Below are the records; copy each line in which "presenter" occurs.
Material provided Block Start
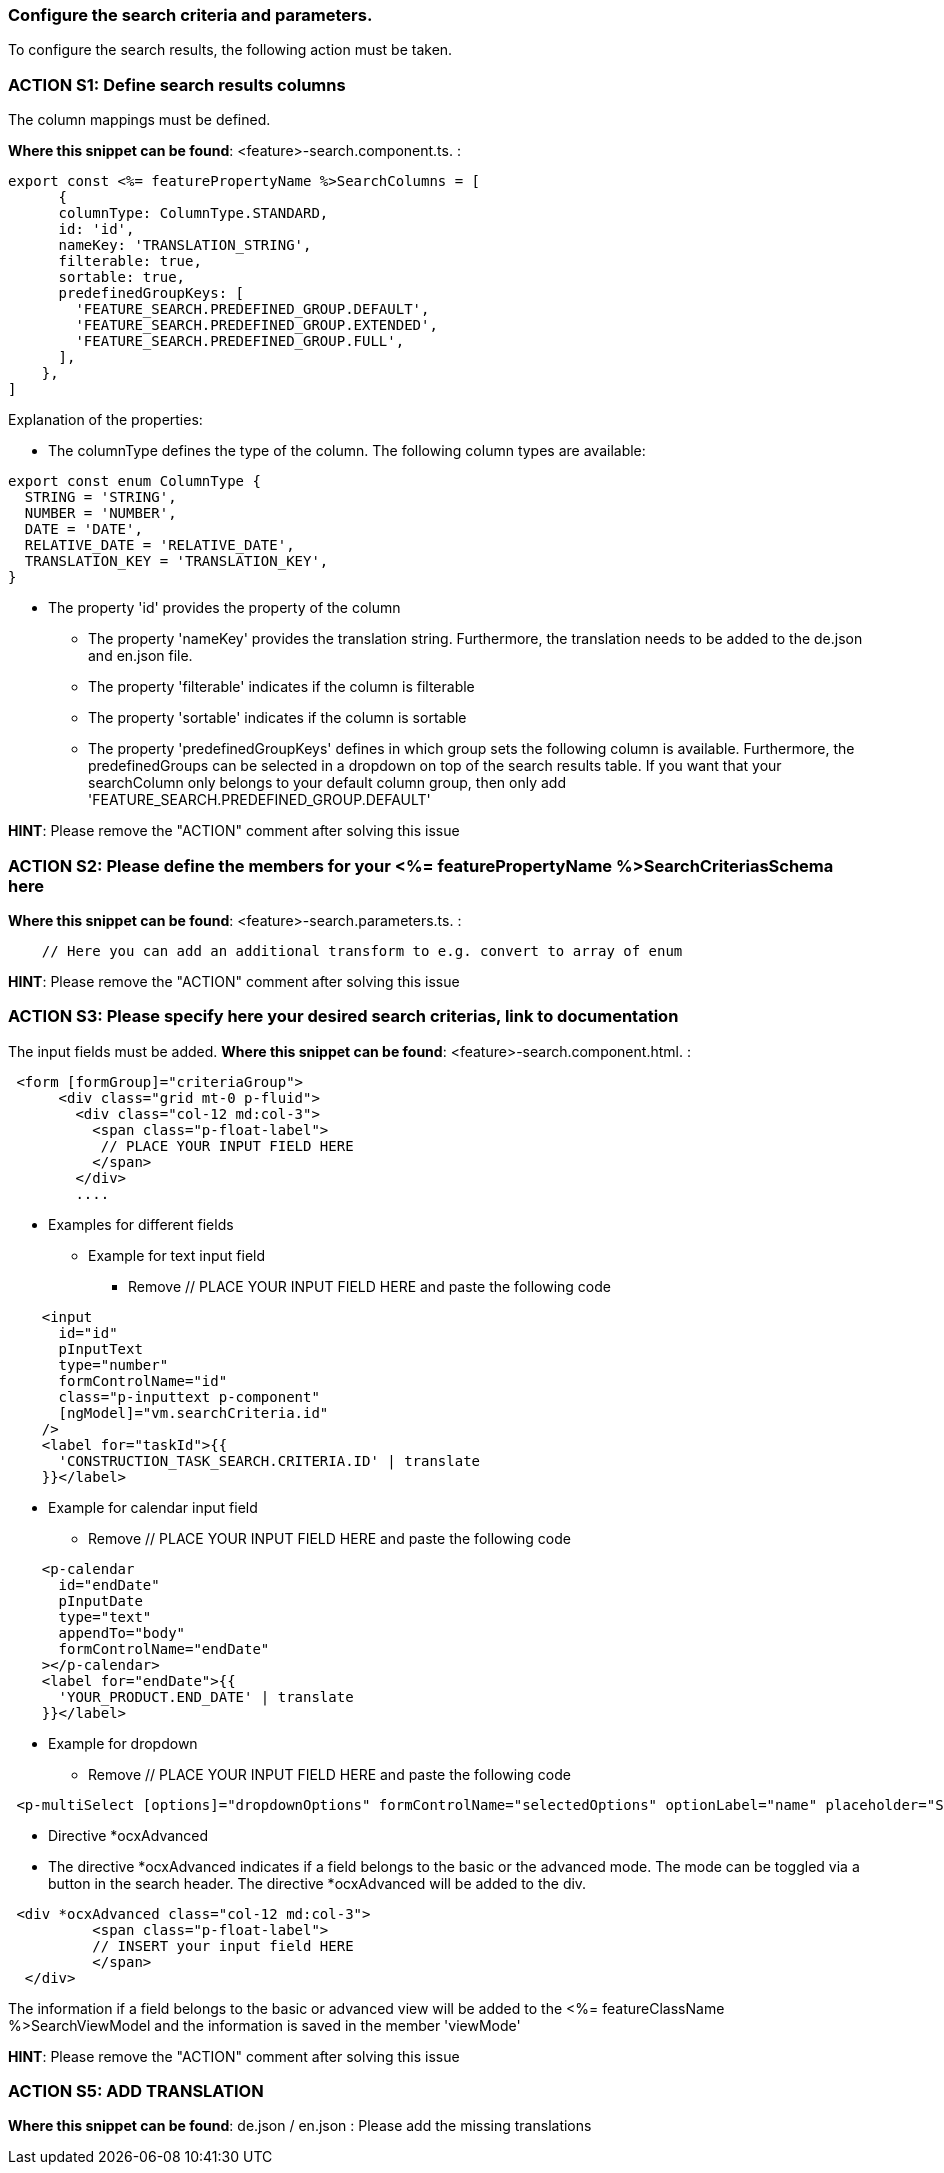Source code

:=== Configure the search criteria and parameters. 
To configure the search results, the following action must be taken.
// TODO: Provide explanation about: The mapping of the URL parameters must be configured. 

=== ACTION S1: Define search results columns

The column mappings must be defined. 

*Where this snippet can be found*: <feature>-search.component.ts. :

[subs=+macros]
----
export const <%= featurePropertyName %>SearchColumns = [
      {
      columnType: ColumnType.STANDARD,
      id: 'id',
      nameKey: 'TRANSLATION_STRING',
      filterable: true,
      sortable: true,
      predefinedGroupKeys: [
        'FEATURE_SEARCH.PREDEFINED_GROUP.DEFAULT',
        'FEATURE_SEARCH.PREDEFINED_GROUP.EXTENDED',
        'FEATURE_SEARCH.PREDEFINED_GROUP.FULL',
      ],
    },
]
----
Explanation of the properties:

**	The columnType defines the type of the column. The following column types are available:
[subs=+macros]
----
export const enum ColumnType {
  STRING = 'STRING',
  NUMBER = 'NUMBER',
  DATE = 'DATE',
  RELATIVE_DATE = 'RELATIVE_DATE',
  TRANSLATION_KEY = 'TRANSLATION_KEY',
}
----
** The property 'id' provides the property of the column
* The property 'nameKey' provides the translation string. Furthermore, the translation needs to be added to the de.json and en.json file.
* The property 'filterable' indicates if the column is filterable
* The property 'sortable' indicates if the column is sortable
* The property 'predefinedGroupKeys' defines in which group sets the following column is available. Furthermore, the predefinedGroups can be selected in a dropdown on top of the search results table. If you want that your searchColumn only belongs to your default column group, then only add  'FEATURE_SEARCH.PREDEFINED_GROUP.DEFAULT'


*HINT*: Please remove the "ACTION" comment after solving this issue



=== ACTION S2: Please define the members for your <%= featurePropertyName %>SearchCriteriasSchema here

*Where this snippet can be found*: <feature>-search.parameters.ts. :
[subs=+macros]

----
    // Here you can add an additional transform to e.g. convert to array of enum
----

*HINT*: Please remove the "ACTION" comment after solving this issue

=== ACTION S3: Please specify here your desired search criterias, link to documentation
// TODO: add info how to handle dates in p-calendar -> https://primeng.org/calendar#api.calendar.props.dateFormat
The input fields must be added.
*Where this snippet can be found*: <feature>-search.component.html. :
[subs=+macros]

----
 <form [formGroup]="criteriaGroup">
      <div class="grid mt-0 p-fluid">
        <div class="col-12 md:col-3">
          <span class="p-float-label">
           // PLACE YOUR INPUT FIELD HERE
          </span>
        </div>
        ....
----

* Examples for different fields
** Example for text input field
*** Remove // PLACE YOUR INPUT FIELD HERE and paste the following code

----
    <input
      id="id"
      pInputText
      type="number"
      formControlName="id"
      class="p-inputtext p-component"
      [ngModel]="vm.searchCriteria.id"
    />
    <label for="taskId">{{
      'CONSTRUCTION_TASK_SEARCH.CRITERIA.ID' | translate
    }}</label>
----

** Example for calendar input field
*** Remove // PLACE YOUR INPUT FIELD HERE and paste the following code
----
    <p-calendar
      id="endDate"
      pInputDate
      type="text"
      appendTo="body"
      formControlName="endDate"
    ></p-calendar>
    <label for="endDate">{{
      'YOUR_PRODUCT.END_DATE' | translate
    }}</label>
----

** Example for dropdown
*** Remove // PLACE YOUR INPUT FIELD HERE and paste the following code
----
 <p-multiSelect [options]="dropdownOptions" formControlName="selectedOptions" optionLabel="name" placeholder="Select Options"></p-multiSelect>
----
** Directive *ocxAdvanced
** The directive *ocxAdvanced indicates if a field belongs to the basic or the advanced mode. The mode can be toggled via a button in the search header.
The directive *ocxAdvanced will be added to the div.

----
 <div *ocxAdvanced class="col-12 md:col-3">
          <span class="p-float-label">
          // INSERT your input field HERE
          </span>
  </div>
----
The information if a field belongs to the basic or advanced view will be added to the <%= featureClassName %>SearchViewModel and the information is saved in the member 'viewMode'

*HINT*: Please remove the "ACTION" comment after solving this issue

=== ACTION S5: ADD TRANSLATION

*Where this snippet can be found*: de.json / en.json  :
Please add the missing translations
Material provided Block End
Material provided Block Start
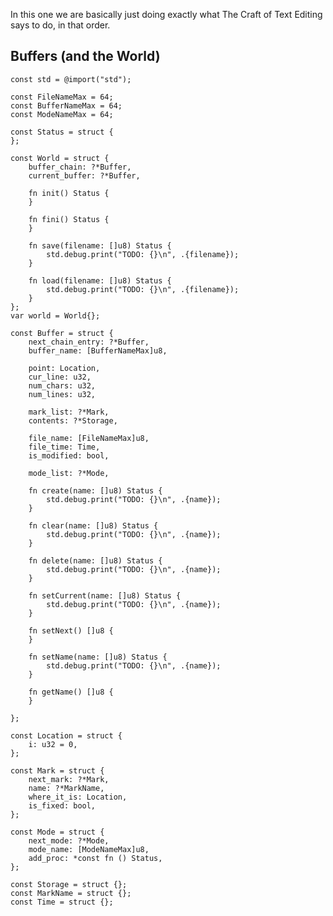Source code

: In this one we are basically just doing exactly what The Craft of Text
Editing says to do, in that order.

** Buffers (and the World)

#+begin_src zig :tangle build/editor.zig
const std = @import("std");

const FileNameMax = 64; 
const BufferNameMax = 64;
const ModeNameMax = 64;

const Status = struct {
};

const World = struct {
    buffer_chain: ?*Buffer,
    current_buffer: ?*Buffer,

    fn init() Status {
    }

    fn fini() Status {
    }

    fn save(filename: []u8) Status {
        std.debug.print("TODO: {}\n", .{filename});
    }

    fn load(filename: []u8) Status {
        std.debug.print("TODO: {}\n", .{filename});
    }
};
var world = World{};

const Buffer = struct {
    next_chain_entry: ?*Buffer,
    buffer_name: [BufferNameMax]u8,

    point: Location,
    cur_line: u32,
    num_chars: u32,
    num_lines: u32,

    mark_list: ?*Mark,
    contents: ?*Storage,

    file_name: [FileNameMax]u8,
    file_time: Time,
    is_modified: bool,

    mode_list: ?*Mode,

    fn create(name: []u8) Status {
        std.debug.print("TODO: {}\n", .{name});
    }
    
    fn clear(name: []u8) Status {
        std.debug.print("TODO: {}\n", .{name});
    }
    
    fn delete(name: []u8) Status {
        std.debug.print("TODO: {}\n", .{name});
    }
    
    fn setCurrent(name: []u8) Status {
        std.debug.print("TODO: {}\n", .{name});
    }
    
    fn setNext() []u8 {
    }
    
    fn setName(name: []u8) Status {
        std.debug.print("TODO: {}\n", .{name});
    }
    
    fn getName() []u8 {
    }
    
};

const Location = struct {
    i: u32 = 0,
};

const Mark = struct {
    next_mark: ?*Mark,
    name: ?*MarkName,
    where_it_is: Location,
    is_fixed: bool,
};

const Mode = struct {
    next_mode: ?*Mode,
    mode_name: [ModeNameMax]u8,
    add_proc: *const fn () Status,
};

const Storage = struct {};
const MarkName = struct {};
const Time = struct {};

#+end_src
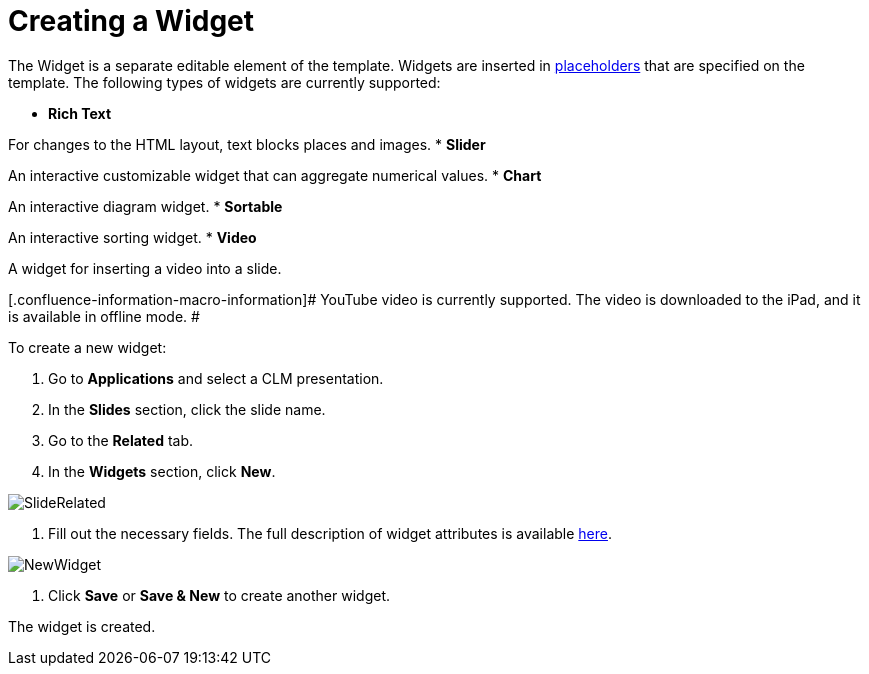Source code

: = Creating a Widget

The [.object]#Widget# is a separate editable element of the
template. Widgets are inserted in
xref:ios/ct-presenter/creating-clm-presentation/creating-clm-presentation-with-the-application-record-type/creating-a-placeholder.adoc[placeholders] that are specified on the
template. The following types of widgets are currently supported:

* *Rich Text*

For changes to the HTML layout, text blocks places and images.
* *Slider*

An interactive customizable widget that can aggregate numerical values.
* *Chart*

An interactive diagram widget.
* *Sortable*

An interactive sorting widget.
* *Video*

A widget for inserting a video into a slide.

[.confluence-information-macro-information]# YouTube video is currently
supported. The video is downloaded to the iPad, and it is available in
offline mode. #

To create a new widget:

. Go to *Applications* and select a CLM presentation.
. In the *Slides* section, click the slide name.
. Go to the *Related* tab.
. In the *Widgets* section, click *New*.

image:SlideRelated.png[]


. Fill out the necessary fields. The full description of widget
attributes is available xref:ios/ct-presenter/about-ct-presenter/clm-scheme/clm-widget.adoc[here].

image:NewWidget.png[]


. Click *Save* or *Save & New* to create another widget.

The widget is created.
Material provided Block End
### Worked solution
xref:ios/ct-presenter/creating-clm-presentation/creating-clm-presentation-with-the-application-record-type/creating-a-placeholder.adoc[placeholders] that are specified on the
attributes is available xref:ios/ct-presenter/about-ct-presenter/clm-scheme/clm-widget.adoc[here].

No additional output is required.